*** EXCERPTED PASSAGE ***

These checks we can do to measure our progress and monitor our moods against the ideal of love can be very helpful to keep us on track showing up in this world as close to lovingly as we can get.

What we must save is love.

It’s okay to be heartbroken for more than one group of people at the same time. When it comes to showing compassion, we don’t have to pick sides. Sometimes, often really, maybe even always, there is hurt and anguish everywhere, and we can mourn the lot of it.

Beware people who tell you not to be concerned for this group or that group and the hurt they feel.

Beware those who try to dehumanize others.

Beware those who lump you in as the ‘enemy’ for working to assure people are treated humanely.

Beware people who draw lines between us and them.

Beware those who try to limit you to a label or single identity.

Our hearts are big enough to embrace it all. What we must save is love.

Walking humbly with God.

When we find ourselves in challenging times and are unsure which way to turn, let these words help guide you.

Do justice. Peace, justice, love are things we do and bring about, not things we wait for. With our best discernment, we offer ourselves to the world, hoping to make a difference. Kind words, loving hearts, calm demeanors, patience, forbearance, and forgiveness. The way of the One we follow. A servant’s heart but a leader’s strength.

Love mercy. Oh, how the world loves vengeance, cancelling, grudges, getting even, punishment. To love mercy is a kinder, gentler path, one that believes in the redeem-ability of every last one of us. One that doesn’t insist on being avenged or having the last word. One that delights in forgiveness and healing.

Walk humbly. No matter how hard we try to do or be right, we may be wrong. The other guy might be right. And, get this, God loves the other guy as much as God love you.

Living in your own shoes

I was scrolling on what used to be called Twitter and read the following post.

This really struck me. What am I doing with the power, life, opportunities, strengths, etc., that I actually have? Not the ones I dream of having, or used to have, or might someday have, or ones I admire in someone else. Mine. Right here, right now.

How about you?

Aging, well, gracefully?

There is a certain tipping point where life becomes weighted with loss. Things shift from everything out ahead to having a full past. In many ways, it is challenging, sad, and frustrating. But in some, it can be liberating.

*** End of EXCERPTED PASSAGE ***

→ **DESCRIPTION OF THE TASK**
Write what comes next in the faith reflections above, picking up after their final sentence about aging.

*** ENTRIES PROVIDED ***

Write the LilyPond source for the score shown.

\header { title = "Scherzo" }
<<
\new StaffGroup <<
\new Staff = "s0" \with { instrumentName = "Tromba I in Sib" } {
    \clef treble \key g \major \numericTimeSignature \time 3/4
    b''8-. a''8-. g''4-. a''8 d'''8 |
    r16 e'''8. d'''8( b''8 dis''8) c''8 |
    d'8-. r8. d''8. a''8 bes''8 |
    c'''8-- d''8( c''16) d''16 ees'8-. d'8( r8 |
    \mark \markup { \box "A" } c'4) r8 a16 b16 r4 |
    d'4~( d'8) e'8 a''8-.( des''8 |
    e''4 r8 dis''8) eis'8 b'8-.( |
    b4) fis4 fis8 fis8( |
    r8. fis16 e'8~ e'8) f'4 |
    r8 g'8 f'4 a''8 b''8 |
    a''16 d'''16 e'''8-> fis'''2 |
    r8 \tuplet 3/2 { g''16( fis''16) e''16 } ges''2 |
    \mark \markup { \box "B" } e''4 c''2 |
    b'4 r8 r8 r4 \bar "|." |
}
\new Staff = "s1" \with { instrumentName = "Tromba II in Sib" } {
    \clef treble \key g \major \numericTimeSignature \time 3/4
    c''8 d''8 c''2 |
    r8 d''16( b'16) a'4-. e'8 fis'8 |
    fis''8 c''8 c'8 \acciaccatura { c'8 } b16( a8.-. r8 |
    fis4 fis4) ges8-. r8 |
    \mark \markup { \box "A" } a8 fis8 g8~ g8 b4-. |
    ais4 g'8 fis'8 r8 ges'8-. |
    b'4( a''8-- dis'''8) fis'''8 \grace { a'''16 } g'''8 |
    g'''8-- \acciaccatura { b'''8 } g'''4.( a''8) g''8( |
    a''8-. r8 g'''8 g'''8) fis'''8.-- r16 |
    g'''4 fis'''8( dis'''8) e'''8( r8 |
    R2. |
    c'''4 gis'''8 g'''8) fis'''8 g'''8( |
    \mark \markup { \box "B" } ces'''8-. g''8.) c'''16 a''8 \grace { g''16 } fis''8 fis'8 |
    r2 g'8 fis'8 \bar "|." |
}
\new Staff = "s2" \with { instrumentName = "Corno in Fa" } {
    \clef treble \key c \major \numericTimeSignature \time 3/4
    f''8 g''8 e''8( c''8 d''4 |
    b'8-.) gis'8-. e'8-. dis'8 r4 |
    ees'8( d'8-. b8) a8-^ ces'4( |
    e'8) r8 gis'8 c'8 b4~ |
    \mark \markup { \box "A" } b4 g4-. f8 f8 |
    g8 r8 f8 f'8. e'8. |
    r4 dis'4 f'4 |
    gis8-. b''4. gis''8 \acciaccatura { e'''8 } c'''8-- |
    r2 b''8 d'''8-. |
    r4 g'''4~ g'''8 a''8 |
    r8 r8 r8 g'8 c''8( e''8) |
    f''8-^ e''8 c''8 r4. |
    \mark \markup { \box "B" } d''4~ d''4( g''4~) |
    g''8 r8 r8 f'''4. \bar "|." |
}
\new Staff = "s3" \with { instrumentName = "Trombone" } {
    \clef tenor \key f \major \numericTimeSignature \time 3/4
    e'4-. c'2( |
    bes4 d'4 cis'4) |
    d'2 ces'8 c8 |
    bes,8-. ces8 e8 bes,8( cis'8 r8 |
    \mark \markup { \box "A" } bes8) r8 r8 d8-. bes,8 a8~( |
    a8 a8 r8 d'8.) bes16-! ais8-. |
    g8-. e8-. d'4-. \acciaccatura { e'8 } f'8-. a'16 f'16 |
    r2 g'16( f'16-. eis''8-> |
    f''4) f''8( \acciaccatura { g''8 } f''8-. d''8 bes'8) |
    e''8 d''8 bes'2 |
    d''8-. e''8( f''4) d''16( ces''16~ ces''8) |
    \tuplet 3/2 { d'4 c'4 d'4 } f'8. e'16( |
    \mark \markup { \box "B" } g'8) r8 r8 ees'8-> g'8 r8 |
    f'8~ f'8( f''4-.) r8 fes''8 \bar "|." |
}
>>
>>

*** End of ENTRIES PROVIDED ***

→ **SOLVED PROBLEM**
Consider these words from Anne Lamott:

“So many indignities are involved in aging, and yet so many graces, too. The perfectionism that had run me ragged and has kept me scared and wired my whole life has abated. The idea of perfectionism at 60 is comical when, like me, you’ve worn non-matching black flats out on stage. In my experience, most of us age away from brain and ambition toward heart and soul, and we bathe in relief that things are not worse. When I was younger, I was fixated on looking good and impressing people and being so big in the world. By 60, I didn’t care nearly as much what people thought of me, mostly.”

“I do live in my heart more, which is hard in its own ways, but the blessing is that the yammer in my head is quieter, the endless questioning: What am I supposed to be doing? Is this the right thing? What do you think of that? What does he think of that?”

“A lot of us thought when we were younger that we might want to stretch ourselves into other areas, master new realms. Now, I know better. I’m happy with the little nesty areas that are mine. For some reason, I love my softer, welcoming tummy. I laugh gently more often at darling confused me’s spaced-outed ness, although I’m often glad no one was around to witness my lapses.”

It’s Good to Remember: We Are All on Borrowed Time,” by Anne Lamott.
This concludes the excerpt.